> [Supplied passage]:
Assistant Secretary of State for Near Eastern Affairs William Burns, who represented the U.S. in the talks, is briefing families of the Pam Am victims in Washington Wednesday. Some of the families are irate that they are being used as pawns in State's ploy to revive Qaddafi; others believe State is simply fulfilling its obligations under the Security Council resolution. But the issue is even more charged within the administration, where officials outside of State's Bureau of Near Eastern Affairs which has never met a tyrant it didn't like have been frozen out of Libyan negotiations.
Since the beginning of last year there have been at least three publicly announced meetings with Libyan officials in addition to others that were held in secret to achieve the State Department's goal of completing Qaddafi's campaign for redemption. "Compensating the victims' families is just a convenient excuse for State to bring Qaddafi back to the world stage," says a senior administration official.

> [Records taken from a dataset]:
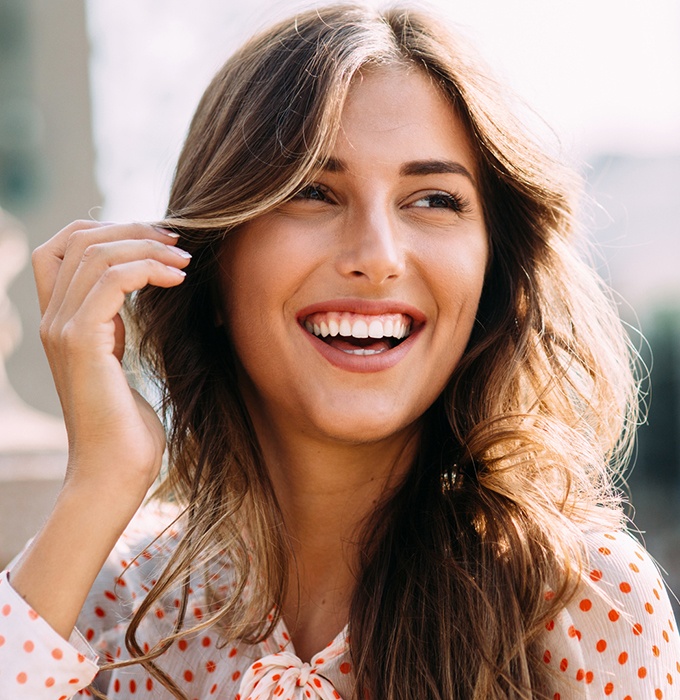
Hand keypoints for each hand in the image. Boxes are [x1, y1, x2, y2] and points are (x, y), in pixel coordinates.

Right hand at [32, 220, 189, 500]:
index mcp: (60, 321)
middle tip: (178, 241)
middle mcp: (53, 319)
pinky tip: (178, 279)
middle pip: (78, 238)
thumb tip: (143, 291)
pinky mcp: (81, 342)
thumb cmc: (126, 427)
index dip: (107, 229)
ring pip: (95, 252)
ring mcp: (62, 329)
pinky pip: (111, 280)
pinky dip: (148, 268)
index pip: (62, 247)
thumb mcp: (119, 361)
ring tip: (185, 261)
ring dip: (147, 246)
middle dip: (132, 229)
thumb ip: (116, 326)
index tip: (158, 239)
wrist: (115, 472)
--
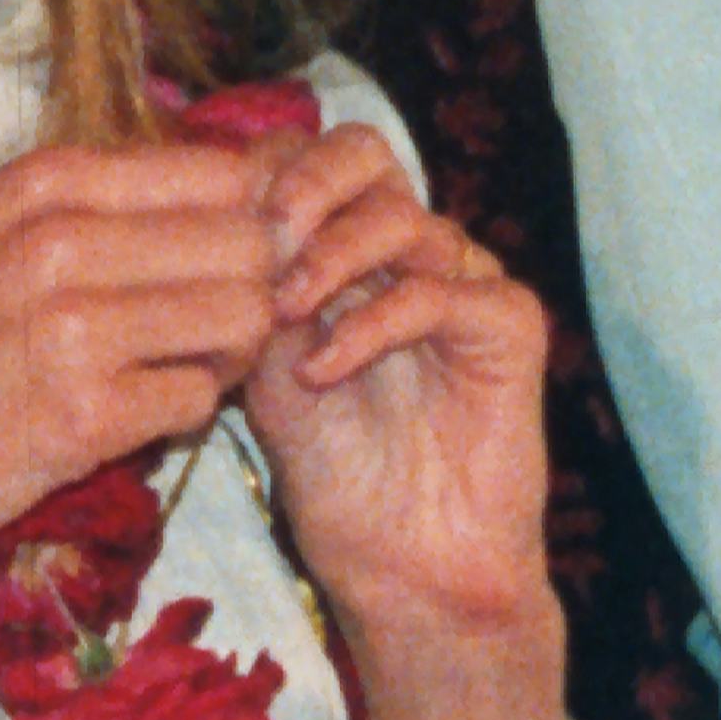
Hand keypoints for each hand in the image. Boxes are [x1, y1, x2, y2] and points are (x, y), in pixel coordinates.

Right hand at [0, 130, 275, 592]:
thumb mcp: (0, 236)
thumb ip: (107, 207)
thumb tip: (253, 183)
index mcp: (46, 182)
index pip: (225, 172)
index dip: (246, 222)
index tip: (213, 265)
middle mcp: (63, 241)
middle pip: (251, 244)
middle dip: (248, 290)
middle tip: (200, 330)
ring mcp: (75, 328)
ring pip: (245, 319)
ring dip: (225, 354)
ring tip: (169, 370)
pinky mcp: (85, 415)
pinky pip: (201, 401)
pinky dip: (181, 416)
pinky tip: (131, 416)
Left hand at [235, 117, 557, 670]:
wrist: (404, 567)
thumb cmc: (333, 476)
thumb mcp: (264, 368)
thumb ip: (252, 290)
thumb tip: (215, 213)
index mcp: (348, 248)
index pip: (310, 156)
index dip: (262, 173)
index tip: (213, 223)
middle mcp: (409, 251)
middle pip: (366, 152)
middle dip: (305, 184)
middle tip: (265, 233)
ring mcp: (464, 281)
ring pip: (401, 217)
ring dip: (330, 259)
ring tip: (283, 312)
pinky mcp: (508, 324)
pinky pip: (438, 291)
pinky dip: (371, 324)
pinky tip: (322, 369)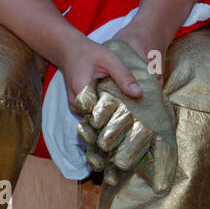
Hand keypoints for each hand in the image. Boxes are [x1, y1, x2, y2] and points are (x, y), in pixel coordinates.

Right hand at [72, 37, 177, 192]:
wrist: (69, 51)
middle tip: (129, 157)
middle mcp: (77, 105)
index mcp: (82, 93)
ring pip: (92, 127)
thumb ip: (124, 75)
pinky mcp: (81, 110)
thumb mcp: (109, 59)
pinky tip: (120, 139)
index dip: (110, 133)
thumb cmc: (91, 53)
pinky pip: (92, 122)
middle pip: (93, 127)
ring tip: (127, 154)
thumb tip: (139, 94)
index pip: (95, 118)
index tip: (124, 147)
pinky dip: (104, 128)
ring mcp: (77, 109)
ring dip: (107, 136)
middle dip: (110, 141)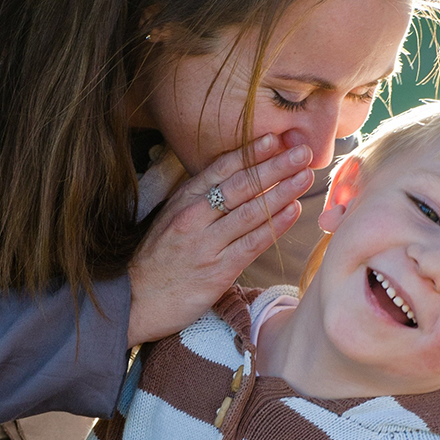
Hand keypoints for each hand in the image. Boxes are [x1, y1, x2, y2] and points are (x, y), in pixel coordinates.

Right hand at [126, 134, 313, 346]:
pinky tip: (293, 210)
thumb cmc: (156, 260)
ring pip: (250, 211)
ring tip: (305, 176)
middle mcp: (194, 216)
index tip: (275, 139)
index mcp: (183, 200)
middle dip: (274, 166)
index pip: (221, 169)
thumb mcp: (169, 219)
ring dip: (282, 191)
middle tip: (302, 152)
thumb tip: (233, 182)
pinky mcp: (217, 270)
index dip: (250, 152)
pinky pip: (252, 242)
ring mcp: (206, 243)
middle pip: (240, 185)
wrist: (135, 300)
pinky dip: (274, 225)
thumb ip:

> [Task objective]: Write out everything in the passage on the Libya talks from "Assistant Secretary of" down to "of Libyan negotiations.".

> [Response area]:
Assistant Secretary of State for Near Eastern Affairs William Burns, who represented the U.S. in the talks, is briefing families of the Pam Am victims in Washington Wednesday. Some of the families are irate that they are being used as pawns in State's ploy to revive Qaddafi; others believe State is simply fulfilling its obligations under the Security Council resolution. But the issue is even more charged within the administration, where officials outside of State's Bureau of Near Eastern Affairs which has never met a tyrant it didn't like have been frozen out of Libyan negotiations.